→ **Try it**:
Copy out each of the following lines without changing a single character.

_ _ _

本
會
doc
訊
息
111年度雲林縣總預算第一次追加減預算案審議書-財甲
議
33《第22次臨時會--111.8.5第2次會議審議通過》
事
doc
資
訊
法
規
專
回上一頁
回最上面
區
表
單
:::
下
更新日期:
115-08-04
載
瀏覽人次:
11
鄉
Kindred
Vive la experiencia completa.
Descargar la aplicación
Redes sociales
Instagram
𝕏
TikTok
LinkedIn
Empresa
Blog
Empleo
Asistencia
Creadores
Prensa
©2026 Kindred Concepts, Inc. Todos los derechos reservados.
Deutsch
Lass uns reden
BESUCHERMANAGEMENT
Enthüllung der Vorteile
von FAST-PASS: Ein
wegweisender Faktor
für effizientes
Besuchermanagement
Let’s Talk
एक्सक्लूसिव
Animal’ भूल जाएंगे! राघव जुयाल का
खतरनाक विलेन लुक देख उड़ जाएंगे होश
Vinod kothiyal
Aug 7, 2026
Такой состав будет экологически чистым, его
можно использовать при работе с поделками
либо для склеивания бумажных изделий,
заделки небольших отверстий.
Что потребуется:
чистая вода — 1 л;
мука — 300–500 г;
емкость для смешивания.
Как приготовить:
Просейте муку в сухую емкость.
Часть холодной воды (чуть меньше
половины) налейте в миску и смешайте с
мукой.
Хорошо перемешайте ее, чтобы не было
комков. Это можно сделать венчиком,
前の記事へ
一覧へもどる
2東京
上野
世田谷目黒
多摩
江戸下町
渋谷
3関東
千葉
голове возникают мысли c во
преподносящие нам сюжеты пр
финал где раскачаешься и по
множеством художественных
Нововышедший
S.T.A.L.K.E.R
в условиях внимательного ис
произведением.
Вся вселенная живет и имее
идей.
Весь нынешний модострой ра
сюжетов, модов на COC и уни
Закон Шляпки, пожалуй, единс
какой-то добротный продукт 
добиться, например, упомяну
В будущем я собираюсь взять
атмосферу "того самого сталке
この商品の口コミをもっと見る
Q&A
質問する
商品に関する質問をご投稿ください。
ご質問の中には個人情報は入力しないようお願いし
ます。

_ _ _

→ **Answer for the task**:
本
會
doc
訊
息
111年度雲林縣總預算第一次追加減預算案審議書-財甲
議
33《第22次臨時會--111.8.5第2次會議審議通過》
事
doc
資
訊
法
規
專
回上一頁
回最上面
區
表
單
:::
下
更新日期:
115-08-04
載
瀏覽人次:
11
鄉
Kindred
Vive la experiencia completa.
Descargar la aplicación
Redes sociales
Instagram
𝕏
TikTok
LinkedIn
Empresa
Blog
Empleo
Asistencia
Creadores
Prensa
©2026 Kindred Concepts, Inc. Todos los derechos reservados.
Deutsch
Lass uns reden
BESUCHERMANAGEMENT
Enthüllung der Vorteile
von FAST-PASS: Ein
wegweisender Faktor
für effizientes
Besuchermanagement
Let’s Talk
एक्सक्लूसिव
Animal’ भूल जाएंगे! राघव जुयाल का
खतरनाक विलेन लुक देख उड़ जाएंगे होश
Vinod kothiyal
Aug 7, 2026
Такой состав будет экологически чистым, его
можно использовать при работе с поделками
либо для склеивания бумажных изделий,
заделки небольших отверстий.
Что потребуется:
чистая вода — 1 л;
мука — 300–500 г;
емкость для смешивания.
Как приготовить:
Просейте муку в сухую емкость.
Часть холодной воды (чуть меньше
половины) налейте в миску и смешайте с
мукой.
Хорошо перемешайте ее, чтобы не было
комков. Это можно сделать венчиком,
前の記事へ
一覧へもどる
2東京
上野
世田谷目黒
多摩
江戸下町
渋谷
3関東
千葉
голове возникают мысли c во
преподносящие нам сюжеты пр
финал где раскачаешься и по
множеством художественных
Нововышедший
S.T.A.L.K.E.R
в условиях внимательного ис
произведением.
Вся вселенная живет и имее
идей.
Весь нынешний модострой ра
сюжетов, модов на COC и уни
Закон Шляпки, пожалуй, единс
какой-то добротный продукт 
добиться, например, упомяну
В будущем я собираюсь взять
атмосферу "того самого сталке
この商品の口コミをもっと見る
Q&A
質問する
商品に関する質問をご投稿ください。
ご質問の中には個人情報は入力しないようお願いし
ます。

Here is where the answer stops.